América Latina no podía quedar al margen de este ideario democrático que estaba siendo debatido en Europa; y en Venezuela hombres como Rafael Caldera, Luis Herrera Campins, Lorenzo Fernández, Pedro del Corral, Arístides Calvani, Hilarión Cardozo, Eduardo Fernández, Abdón Vivas Terán, Oswaldo Álvarez Paz y un largo etcétera de importantes figuras, formaron y desarrollaron el partido socialcristiano Copei, que ha sido sostén fundamental de la democracia venezolana.
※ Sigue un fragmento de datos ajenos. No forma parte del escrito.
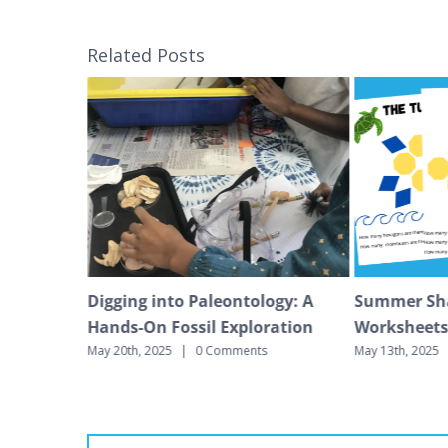
Related Posts
gar
Digging into Paleontology: A
Summer Sh
Hands-On Fossil Exploration
Worksheet
s
May 20th, 2025
|
0 Comments
May 13th, 2025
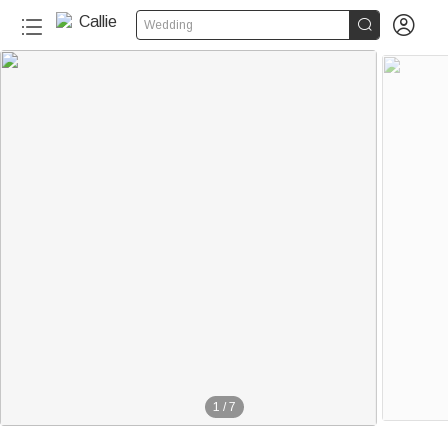


Wedding
1
/
7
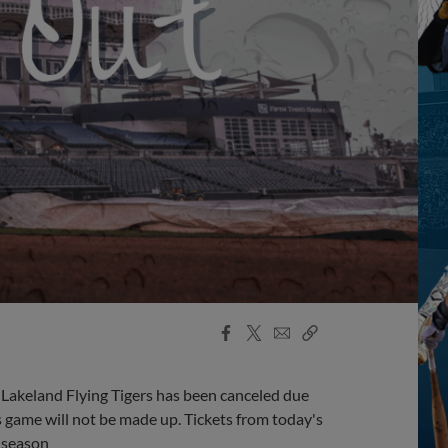
Facebook
X
Email
Copy
Share
Share
Link
Lakeland Flying Tigers has been canceled due
's game will not be made up. Tickets from today's
 season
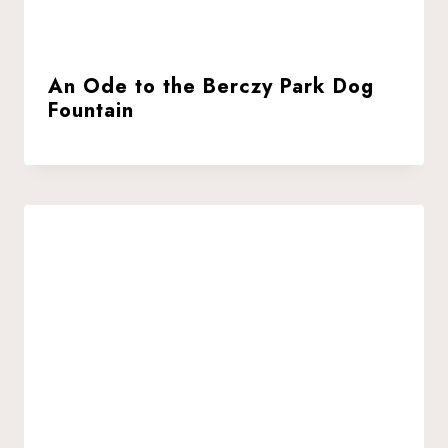
An Ode to the Berczy Park Dog
Fountain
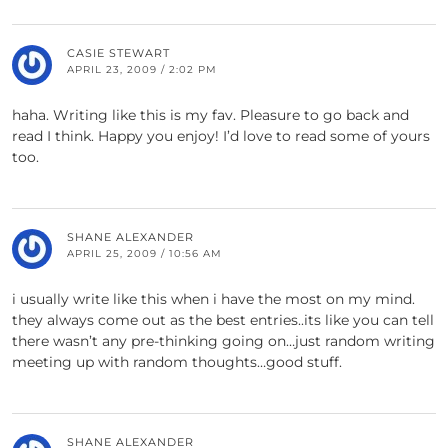
CASIE STEWART
APRIL 23, 2009 / 2:02 PM
haha. Writing like this is my fav. Pleasure to go back and
read I think. Happy you enjoy! I’d love to read some of yours
too.
SHANE ALEXANDER
APRIL 25, 2009 / 10:56 AM
i usually write like this when i have the most on my mind.
they always come out as the best entries..its like you can tell
there wasn’t any pre-thinking going on…just random writing
meeting up with random thoughts…good stuff.
SHANE ALEXANDER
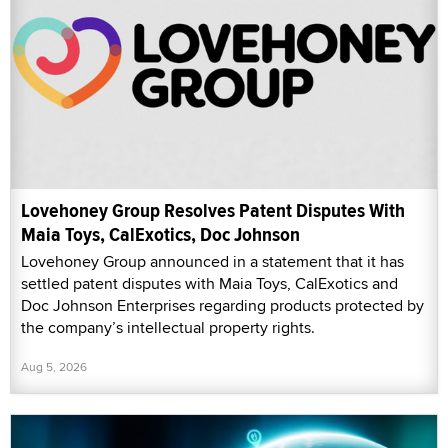
Lovehoney Group Resolves Patent Disputes With
Maia Toys, CalExotics, Doc Johnson
Lovehoney Group announced in a statement that it has
settled patent disputes with Maia Toys, CalExotics and
Doc Johnson Enterprises regarding products protected by
the company’s intellectual property rights.
Aug 5, 2026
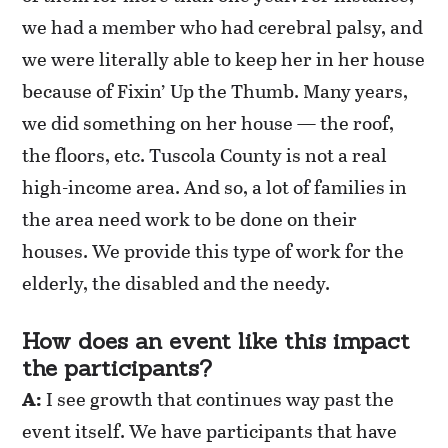
we had a member who had cerebral palsy, and
we were literally able to keep her in her house
because of Fixin’ Up the Thumb. Many years,
we did something on her house — the roof,
the floors, etc. Tuscola County is not a real
high-income area. And so, a lot of families in
the area need work to be done on their
houses. We provide this type of work for the
elderly, the disabled and the needy.
How does an event like this impact
the participants?
A:
I see growth that continues way past the
event itself. We have participants that have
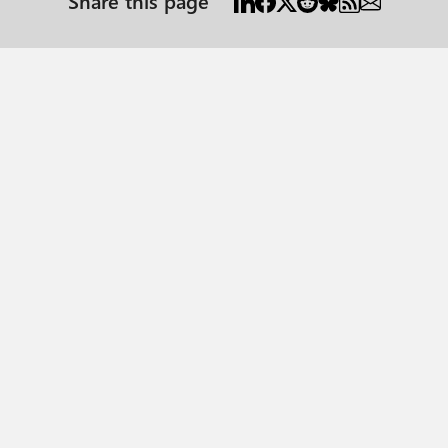
Share this page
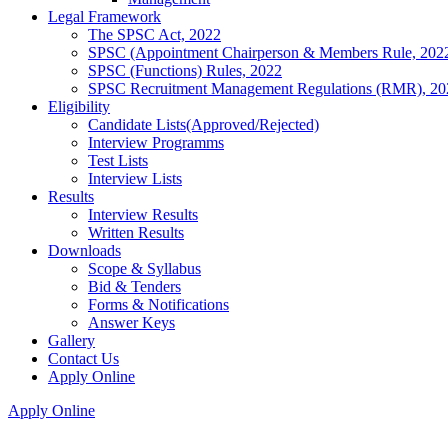
Legal Framework
The SPSC Act, 2022
SPSC (Appointment Chairperson & Members Rule, 202
SPSC (Functions) Rules, 2022
SPSC Recruitment Management Regulations (RMR), 20
Eligibility
Candidate Lists(Approved/Rejected)
Interview Programms
Test Lists
Interview Lists
Results
Interview Results
Written Results
Downloads
Scope & Syllabus
Bid & Tenders
Forms & Notifications
Answer Keys
Gallery
Contact Us
Apply Online
Apply Online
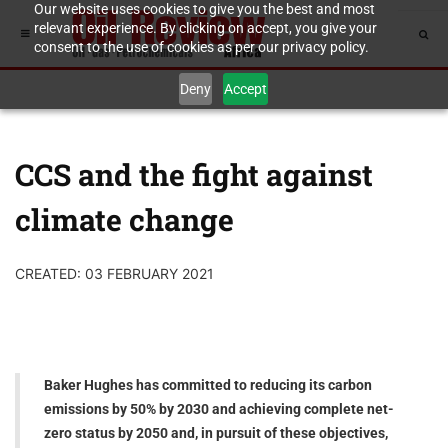
Our website uses cookies to give you the best and most
relevant experience. By clicking on accept, you give your
consent to the use of cookies as per our privacy policy.
Deny
Accept
CCS and the fight against
climate change
CREATED: 03 FEBRUARY 2021
Baker Hughes has committed to reducing its carbon
emissions by 50% by 2030 and achieving complete net-
zero status by 2050 and, in pursuit of these objectives,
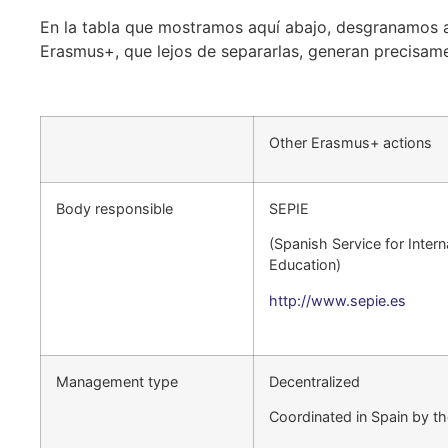
En la tabla que mostramos aquí abajo, desgranamos a
Erasmus+, que lejos de separarlas, generan precisam
Other Erasmus+ actions
Body responsible
SEPIE
(Spanish Service for Intern
Education)
http://www.sepie.es
Management type
Decentralized
Coordinated in Spain by t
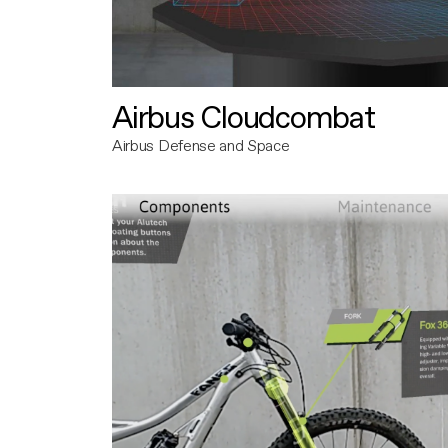
Airbus Cloudcombat
Airbus Defense and Space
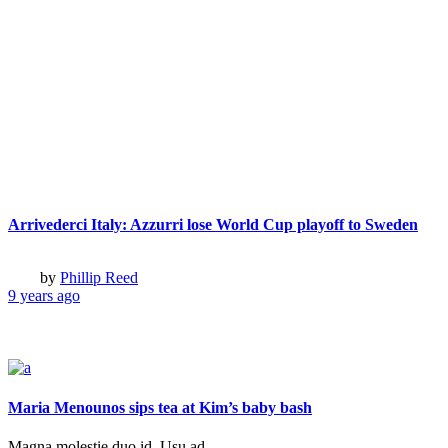
Colorful World Visions
Boy Who Stole a Bus
This Is Not a Portrait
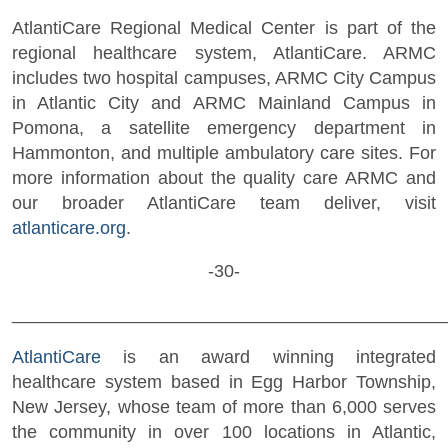
AtlantiCare Regional Medical Center is part of the
regional healthcare system, AtlantiCare. ARMC
includes two hospital campuses, ARMC City Campus
in Atlantic City and ARMC Mainland Campus in
Pomona, a satellite emergency department in
Hammonton, and multiple ambulatory care sites. For
more information about the quality care ARMC and
our broader AtlantiCare team deliver, visit
atlanticare.org
.
-30-
___________________________________________
AtlantiCare
is an award winning integrated
healthcare system based in Egg Harbor Township,
New Jersey, whose team of more than 6,000 serves
the community in over 100 locations in Atlantic,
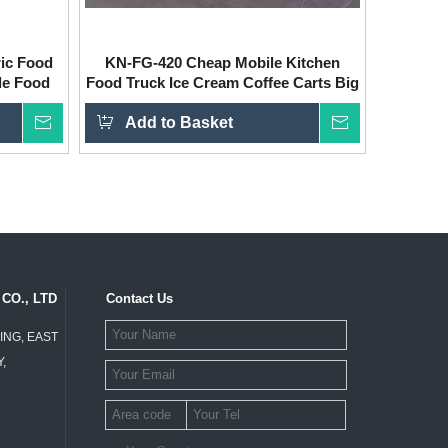
ric Food
KN-FG-420 Cheap Mobile Kitchen
le Food
Food Truck Ice Cream Coffee Carts Big
Food Van Hot Dog Hy Electric Food
Inquire
Add to Basket
Truck for Sale
Inquire
CO., LTD
Contact Us
ING, EAST
,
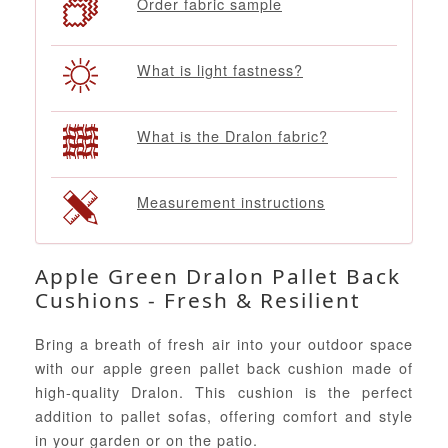
Order fabric sample
What is light fastness?
What is the Dralon fabric?
Measurement instructions
Apple Green Dralon Pallet Back
Cushions - Fresh & Resilient
Bring a breath of fresh air into your outdoor space
with our apple green pallet back cushion made of
high-quality Dralon. This cushion is the perfect
addition to pallet sofas, offering comfort and style
in your garden or on the patio.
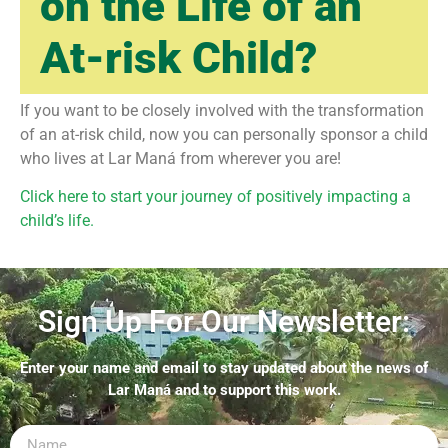
on the Life of an
At-risk Child?
If you want to be closely involved with the transformation
of an at-risk child, now you can personally sponsor a child
who lives at Lar Maná from wherever you are!
Click here to start your journey of positively impacting a
child’s life.
Sign Up For Our Newsletter:
Enter your name and email to stay updated about the news of
Lar Maná and to support this work.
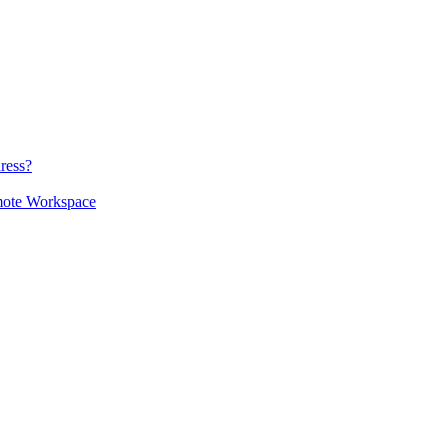
ress?
mote Workspace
En Chile también ha habido un importante partido democristiano de masas, encabezado por su líder Eduardo Frei Montalvo, por Tomás Reyes Vicuña, Radomiro Tomic, Patricio Alwin, Eduardo Frei hijo y muchos otros; en Uruguay, la figura señera de Dardo Rugeles no debe ser olvidada, así como la de Manuel Ordóñez en Argentina, la de Alsen Amoroso Lima en Brasil y la de Napoleón Duarte en Centroamérica.

Rómulo Betancourt, siempre quiso que Copei fuese el alter ego de Acción Democrática para sostener el régimen democrático y su empeño fue permanente, pues, cuando desde gobiernos adecos se hicieron alianzas diferentes, él siempre se opuso con el argumento político según el cual el partido más serio, el más organizado y de convicciones democráticas, sin esguinces, era el democratacristiano.

Somos conscientes de que en una gestión de tan largo trajinar se tuvieron que cometer errores por acción u omisión, pero en toda obra humana siempre aparecen los oportunistas, los malhechores, los corruptos que van a medrar en la organización cuando está en el gobierno y que luego la abandonan al verla fuera de las canonjías del poder; por eso los adecos que asistimos a los actos aniversarios de Copei nos sentimos regocijados al no ver corruptos, sino pueblo llano, gente humilde, los copeyanitos de siempre, que al lado de sus dirigentes como Roberto Enríquez, César Pérez Vivas, Enrique Mendoza, Jesús Alberto Barrios, Nelson Maldonado, José Alberto Zambrano, Francisco Chichí García, Robert García y Enrique Naime, entre muchos otros, ¡ah! y junto a ese ejemplo de gallardía y de convicciones profundas que es Domingo Piñate, pueden decir orgullosos que militan en un partido lejos del confesionalismo, pues ahora más que nunca Copei huele a pueblo. Como diría Luis Herrera, el más “adeco” de los copeyanos, con su voz ronca e inconfundible: ¡Pa’tras, ni pa’ coge’ impulso! ¡Viva Copei!